§ **WHAT TO WORK ON**: Look below for the line that has "नाबालिग की गुपचुप करा रहे थे". Set down the lines from there through the line that has "March 16, 2026", exactly as written.

*** Opening EXCERPTED DATA ***

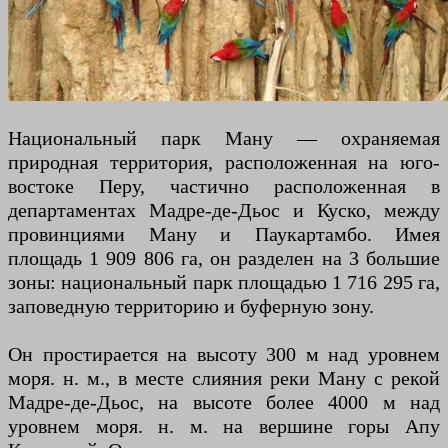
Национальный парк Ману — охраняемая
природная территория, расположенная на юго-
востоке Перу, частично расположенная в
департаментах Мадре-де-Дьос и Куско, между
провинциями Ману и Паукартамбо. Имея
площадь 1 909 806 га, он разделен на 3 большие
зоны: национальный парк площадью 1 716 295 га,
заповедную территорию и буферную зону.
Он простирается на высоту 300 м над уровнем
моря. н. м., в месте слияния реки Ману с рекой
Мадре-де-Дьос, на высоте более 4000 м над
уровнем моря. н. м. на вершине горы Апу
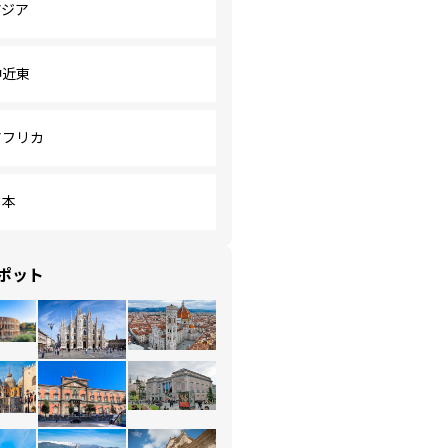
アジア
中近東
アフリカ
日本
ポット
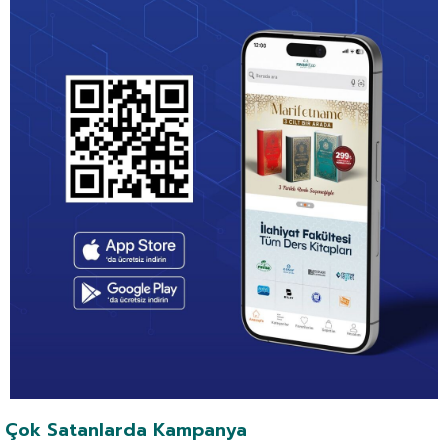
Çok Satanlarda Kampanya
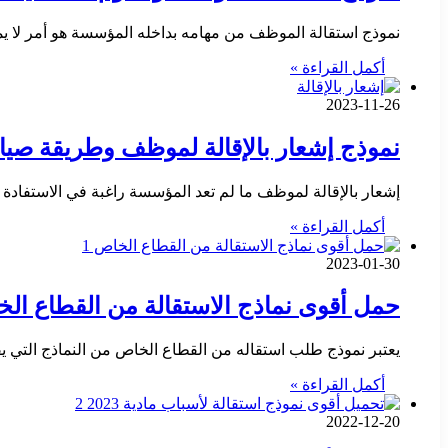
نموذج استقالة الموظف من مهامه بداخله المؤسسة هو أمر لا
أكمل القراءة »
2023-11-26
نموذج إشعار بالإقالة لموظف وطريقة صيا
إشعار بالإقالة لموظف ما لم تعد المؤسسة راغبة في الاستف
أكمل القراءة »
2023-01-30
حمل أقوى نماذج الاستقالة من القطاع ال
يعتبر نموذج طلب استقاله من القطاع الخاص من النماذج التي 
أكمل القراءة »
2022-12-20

*** Closing EXCERPTED DATA ***
*** Opening EXCERPTED DATA ***

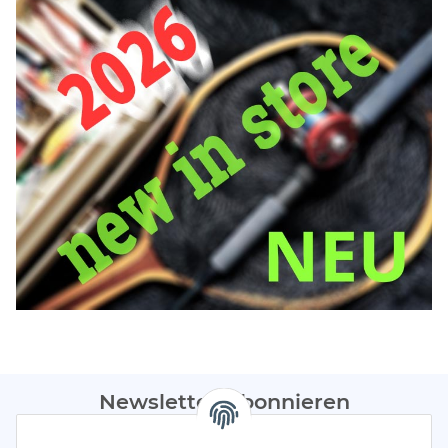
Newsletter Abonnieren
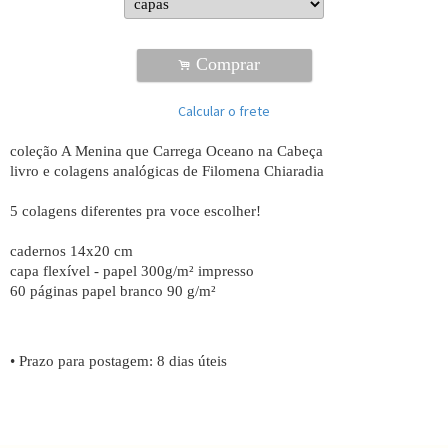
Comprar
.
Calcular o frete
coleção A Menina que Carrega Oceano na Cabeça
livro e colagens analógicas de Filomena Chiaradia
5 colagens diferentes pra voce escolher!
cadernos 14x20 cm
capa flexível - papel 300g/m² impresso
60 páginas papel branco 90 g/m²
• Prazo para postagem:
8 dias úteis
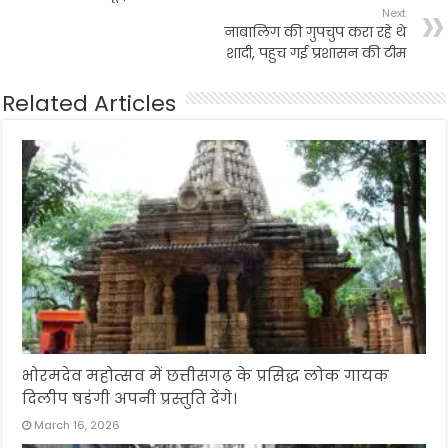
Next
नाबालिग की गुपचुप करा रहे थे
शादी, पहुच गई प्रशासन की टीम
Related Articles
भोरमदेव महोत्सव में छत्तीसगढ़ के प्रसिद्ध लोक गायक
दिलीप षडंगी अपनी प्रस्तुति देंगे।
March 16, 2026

*** Closing EXCERPTED DATA ***

§ **TASK OUTPUT**:
नाबालिग की गुपचुप करा रहे थे
शादी, पहुच गई प्रशासन की टीम
Related Articles
भोरमदेव महोत्सव में छत्तीसगढ़ के प्रसिद्ध लोक गायक
दिलीप षडंगी अपनी प्रस्तुति देंगे।
March 16, 2026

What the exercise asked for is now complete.